The more general complaint hereabouts is that “correlation doesn’t imply causation”, and it is accordingly more commonly abused than the objection to post hoc reasoning. Any number of deniers have appealed to it as a supposed fallacy to evade objections to gun control or the anthropogenic origins of global warming. It’s well past time that methodologists should have put down this kind of cognitive crime.

This supposed disconnect between correlation and causation has been the orthodox statistician’s mantra at least since Sir Ronald Fisher (“If we are studying a phenomenon with no prior knowledge of its causal structure, then calculations of total or partial correlations will not advance us one step” [Fisher, Statistical Methods for Research Workers, 1925] – a statement thoroughly debunked by many decades thereafter of causal inference based on observational data alone). While there are more circumspect readings of this slogan than to proscribe any causal inference from evidence of correlation, that overly ambitious reading is quite common and does much harm. It is unsupportable by any statistical or methodological considerations.

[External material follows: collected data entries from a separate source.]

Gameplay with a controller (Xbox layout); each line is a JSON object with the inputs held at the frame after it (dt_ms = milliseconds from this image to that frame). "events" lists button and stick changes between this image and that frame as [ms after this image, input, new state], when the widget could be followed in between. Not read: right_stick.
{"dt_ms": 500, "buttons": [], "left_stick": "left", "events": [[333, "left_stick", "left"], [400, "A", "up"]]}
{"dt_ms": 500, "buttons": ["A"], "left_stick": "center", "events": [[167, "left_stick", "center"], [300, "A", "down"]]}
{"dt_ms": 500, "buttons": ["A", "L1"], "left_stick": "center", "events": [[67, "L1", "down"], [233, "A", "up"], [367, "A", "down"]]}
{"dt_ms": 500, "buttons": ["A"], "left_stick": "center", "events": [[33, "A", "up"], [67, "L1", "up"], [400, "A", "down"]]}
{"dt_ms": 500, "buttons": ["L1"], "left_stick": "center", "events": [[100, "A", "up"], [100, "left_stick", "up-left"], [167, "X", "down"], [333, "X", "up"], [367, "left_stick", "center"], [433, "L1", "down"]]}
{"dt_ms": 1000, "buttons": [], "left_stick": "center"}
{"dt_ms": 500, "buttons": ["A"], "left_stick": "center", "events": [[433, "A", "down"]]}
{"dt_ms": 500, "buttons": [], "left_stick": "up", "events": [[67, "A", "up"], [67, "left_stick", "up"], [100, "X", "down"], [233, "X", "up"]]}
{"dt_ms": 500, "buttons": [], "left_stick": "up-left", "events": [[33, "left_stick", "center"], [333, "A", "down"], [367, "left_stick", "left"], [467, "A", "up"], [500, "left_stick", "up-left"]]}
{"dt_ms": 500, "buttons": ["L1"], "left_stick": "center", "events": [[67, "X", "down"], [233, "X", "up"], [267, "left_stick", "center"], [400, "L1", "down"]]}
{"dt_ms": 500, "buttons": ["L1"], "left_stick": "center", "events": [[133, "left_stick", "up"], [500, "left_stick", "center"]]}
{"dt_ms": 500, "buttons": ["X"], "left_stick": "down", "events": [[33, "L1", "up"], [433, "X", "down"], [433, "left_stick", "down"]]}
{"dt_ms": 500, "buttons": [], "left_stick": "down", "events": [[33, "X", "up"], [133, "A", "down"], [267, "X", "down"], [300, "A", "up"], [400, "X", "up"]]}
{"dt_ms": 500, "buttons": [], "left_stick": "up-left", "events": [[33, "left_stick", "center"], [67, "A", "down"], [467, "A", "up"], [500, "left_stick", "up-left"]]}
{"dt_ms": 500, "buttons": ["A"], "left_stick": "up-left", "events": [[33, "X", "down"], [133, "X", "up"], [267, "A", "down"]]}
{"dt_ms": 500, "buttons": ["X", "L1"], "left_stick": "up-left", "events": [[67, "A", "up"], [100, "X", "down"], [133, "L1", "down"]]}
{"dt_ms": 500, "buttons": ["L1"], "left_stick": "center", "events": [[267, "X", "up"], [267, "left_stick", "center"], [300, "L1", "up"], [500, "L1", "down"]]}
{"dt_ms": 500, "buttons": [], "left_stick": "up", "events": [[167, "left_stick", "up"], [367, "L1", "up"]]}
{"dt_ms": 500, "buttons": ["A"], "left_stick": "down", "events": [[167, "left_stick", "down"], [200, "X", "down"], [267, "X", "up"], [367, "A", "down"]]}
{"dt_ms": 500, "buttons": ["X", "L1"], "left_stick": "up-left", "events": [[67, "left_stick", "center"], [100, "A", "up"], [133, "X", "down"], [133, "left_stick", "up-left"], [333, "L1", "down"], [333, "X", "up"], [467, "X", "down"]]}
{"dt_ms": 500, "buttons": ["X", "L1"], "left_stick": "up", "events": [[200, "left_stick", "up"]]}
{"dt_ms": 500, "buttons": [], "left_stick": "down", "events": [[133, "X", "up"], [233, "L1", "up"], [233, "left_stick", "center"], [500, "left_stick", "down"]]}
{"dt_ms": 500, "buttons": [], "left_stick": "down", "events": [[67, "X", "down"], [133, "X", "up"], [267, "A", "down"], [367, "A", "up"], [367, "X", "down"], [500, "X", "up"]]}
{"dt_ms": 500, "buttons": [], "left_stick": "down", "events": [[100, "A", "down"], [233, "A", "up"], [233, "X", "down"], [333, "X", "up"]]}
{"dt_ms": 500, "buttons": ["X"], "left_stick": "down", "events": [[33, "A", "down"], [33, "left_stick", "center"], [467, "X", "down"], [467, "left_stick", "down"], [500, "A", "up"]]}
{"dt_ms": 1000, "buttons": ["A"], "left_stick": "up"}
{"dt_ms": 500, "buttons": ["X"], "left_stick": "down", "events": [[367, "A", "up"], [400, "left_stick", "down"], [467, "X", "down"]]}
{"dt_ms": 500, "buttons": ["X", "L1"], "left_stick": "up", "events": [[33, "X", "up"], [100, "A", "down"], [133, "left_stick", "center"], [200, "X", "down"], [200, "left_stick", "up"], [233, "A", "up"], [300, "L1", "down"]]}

The key to seeing through the appearance of sobriety in the mantra is Hans Reichenbach’s Principle of the Common Cause (in his The Direction of Time, 1956). Reichenbach argued that any correlation between A and B must be explained in one of three ways: the correlation is spurious and will disappear upon further examination; A and B are causally related, either as direct or indirect causes one of the other or as common effects of a common cause (or ancestor); or as the result of magic. The latter he ruled out as being contrary to science.

Of course, apparent associations are often spurious, the result of noise in measurement or small samples. The “crisis of replicability” widely discussed now in academic psychology is largely based upon tests of low power, i.e., small samples. If a correlation doesn’t exist, it doesn’t need to be explained.

It’s also true that an endurring correlation between A and B is often the result of some association other than A directly causing B. For example, B may directly cause A, or there may be a convoluted chain of causes between them. Or, again, they may have a common cause, directly or remotely. The latter case is often called “confounding” and dismissed as showing no causal relation between A and B. But it is confounding only if the common cause cannot be located (and held constant, for example) and what we really want to know, say, is how much any causal chain from A to B is explanatory of B’s state. Finding a common cause that explains the correlation between A and B is just as much a causal discovery as any other.

I do not wish to be taken as suggesting that causal inference is simple. There are many other complications and difficulties to causal inference. For example, selection biases, including self-selection biases, can and do muck up any number of experiments, leading to incorrect conclusions. But nowhere amongst such cases will you find biases operating which are not themselves part of the causal story. Human experimenters are very complex causal stories themselves, and as much subject to bias as anyone else. So, our causal inferences often go wrong. That’s probably one reason why replicability is taken seriously by most scientists; it is no reason at all to dismiss the search for causal understanding.

There is now a science of causal discovery applying these ideas for data analysis in computer programs, one that has become a highly successful subdiscipline of machine learning, at least since Glymour, Scheines, Spirtes and Kelly’s Discovering Causal Structure (1987). (Their Part I, by the way, is a magnificent debunking of the orthodox mantra.)

The general application of “correlation doesn’t imply causation” to dismiss causal attributions is an example of a little learning being a dangerous thing – also known as the Dunning-Kruger effect.